## begin

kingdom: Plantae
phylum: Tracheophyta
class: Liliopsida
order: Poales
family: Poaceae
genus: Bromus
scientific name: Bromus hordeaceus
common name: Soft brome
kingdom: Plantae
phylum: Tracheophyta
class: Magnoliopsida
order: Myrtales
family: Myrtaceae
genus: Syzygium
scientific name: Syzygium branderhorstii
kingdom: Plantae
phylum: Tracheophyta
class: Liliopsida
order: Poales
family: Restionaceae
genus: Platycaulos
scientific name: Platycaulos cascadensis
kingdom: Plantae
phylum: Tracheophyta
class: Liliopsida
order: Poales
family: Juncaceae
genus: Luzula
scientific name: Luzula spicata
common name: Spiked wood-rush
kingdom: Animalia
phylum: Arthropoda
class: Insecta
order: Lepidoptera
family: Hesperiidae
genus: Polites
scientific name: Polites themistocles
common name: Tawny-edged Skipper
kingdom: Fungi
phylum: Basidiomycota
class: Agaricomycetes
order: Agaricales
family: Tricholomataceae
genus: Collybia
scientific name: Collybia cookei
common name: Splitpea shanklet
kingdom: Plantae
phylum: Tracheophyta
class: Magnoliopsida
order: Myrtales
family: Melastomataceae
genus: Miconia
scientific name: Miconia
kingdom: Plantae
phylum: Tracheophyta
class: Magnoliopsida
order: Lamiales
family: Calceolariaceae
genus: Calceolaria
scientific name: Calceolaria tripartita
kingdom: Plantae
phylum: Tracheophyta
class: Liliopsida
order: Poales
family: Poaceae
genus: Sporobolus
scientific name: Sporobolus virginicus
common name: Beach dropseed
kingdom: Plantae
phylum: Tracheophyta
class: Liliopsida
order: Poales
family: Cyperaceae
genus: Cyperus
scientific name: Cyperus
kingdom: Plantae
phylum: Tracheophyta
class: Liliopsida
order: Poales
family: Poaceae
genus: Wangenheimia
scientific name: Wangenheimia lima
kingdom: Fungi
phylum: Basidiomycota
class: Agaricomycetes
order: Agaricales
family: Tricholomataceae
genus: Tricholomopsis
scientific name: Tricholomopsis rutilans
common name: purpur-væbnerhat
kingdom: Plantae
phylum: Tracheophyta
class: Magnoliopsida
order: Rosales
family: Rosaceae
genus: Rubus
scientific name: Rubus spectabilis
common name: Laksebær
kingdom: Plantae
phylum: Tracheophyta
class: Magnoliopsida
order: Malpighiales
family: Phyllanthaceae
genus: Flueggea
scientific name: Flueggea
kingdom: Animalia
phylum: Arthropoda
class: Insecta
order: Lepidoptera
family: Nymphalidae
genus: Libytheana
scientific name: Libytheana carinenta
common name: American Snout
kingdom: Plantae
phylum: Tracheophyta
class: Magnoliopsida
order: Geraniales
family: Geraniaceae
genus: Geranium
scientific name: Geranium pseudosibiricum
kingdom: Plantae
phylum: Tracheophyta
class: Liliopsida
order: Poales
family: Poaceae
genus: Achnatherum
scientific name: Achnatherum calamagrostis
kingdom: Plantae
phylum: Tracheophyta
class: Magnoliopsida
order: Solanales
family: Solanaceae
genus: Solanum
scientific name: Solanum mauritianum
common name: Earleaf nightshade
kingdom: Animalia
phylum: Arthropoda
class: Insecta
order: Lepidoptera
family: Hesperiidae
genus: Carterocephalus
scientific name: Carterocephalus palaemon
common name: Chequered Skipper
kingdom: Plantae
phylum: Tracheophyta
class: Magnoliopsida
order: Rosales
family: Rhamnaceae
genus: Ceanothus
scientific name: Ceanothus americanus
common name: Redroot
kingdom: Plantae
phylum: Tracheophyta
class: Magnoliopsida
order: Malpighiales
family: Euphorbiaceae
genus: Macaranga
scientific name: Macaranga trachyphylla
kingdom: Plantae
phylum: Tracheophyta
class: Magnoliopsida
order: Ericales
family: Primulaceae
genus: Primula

## end

Reproduce every line of the listing above word for word, in the same order.

→ Solution to the exercise:
kingdom: Plantae
phylum: Tracheophyta
class: Liliopsida
order: Poales
family: Poaceae
genus: Bromus
scientific name: Bromus hordeaceus
common name: Soft brome
kingdom: Plantae
phylum: Tracheophyta
class: Magnoliopsida
order: Myrtales
family: Myrtaceae
genus: Syzygium
scientific name: Syzygium branderhorstii
kingdom: Plantae
phylum: Tracheophyta
class: Liliopsida
order: Poales
family: Restionaceae
genus: Platycaulos
scientific name: Platycaulos cascadensis
kingdom: Plantae
phylum: Tracheophyta
class: Liliopsida
order: Poales
family: Juncaceae
genus: Luzula
scientific name: Luzula spicata
common name: Spiked wood-rush
kingdom: Animalia
phylum: Arthropoda
class: Insecta
order: Lepidoptera
family: Hesperiidae
genus: Polites
scientific name: Polites themistocles
common name: Tawny-edged Skipper
kingdom: Fungi
phylum: Basidiomycota
class: Agaricomycetes
order: Agaricales
family: Tricholomataceae
genus: Collybia
scientific name: Collybia cookei
common name: Splitpea shanklet
kingdom: Plantae
phylum: Tracheophyta
class: Magnoliopsida
order: Myrtales
family: Melastomataceae
genus: Miconia
scientific name: Miconia
kingdom: Plantae
phylum: Tracheophyta
class: Magnoliopsida
order: Lamiales
family: Calceolariaceae
genus: Calceolaria
scientific name: Calceolaria tripartita
kingdom: Plantae
phylum: Tracheophyta
class: Liliopsida
order: Poales
family: Poaceae
genus: Sporobolus
scientific name: Sporobolus virginicus
common name: Beach dropseed
kingdom: Plantae
phylum: Tracheophyta
class: Liliopsida
order: Poales
family: Cyperaceae
genus: Cyperus
scientific name: Cyperus
kingdom: Plantae
phylum: Tracheophyta
class: Liliopsida
order: Poales
family: Poaceae
genus: Wangenheimia
scientific name: Wangenheimia lima
kingdom: Fungi
phylum: Basidiomycota
class: Agaricomycetes
order: Agaricales
family: Tricholomataceae
genus: Tricholomopsis
scientific name: Tricholomopsis rutilans
common name: purpur-væbnerhat
kingdom: Plantae
phylum: Tracheophyta
class: Magnoliopsida
order: Rosales
family: Rosaceae
genus: Rubus
scientific name: Rubus spectabilis
common name: Laksebær
kingdom: Plantae
phylum: Tracheophyta
class: Magnoliopsida
order: Malpighiales
family: Phyllanthaceae
genus: Flueggea
scientific name: Flueggea
kingdom: Animalia
phylum: Arthropoda
class: Insecta
order: Lepidoptera
family: Nymphalidae
genus: Libytheana
scientific name: Libytheana carinenta
common name: American Snout
kingdom: Plantae
phylum: Tracheophyta
class: Magnoliopsida
order: Geraniales
family: Geraniaceae
genus: Geranium
scientific name: Geranium pseudosibiricum
kingdom: Plantae
phylum: Tracheophyta
class: Liliopsida
order: Poales
family: Poaceae
genus: Achnatherum
scientific name: Achnatherum calamagrostis
kingdom: Plantae
phylum: Tracheophyta
class: Magnoliopsida
order: Solanales
family: Solanaceae
genus: Solanum
scientific name: Solanum mauritianum
common name: Earleaf nightshade
kingdom: Animalia
phylum: Arthropoda
class: Insecta
order: Lepidoptera
family: Hesperiidae
genus: Carterocephalus
scientific name: Carterocephalus palaemon
common name: Chequered Skipper
kingdom: Plantae
phylum: Tracheophyta
class: Magnoliopsida
order: Rosales
family: Rhamnaceae
genus: Ceanothus
scientific name: Ceanothus americanus
common name: Redroot
kingdom: Plantae
phylum: Tracheophyta
class: Magnoliopsida
order: Malpighiales
family: Euphorbiaceae
genus: Macaranga
scientific name: Macaranga trachyphylla
kingdom: Plantae
phylum: Tracheophyta
class: Magnoliopsida
order: Ericales
family: Primulaceae
genus: Primula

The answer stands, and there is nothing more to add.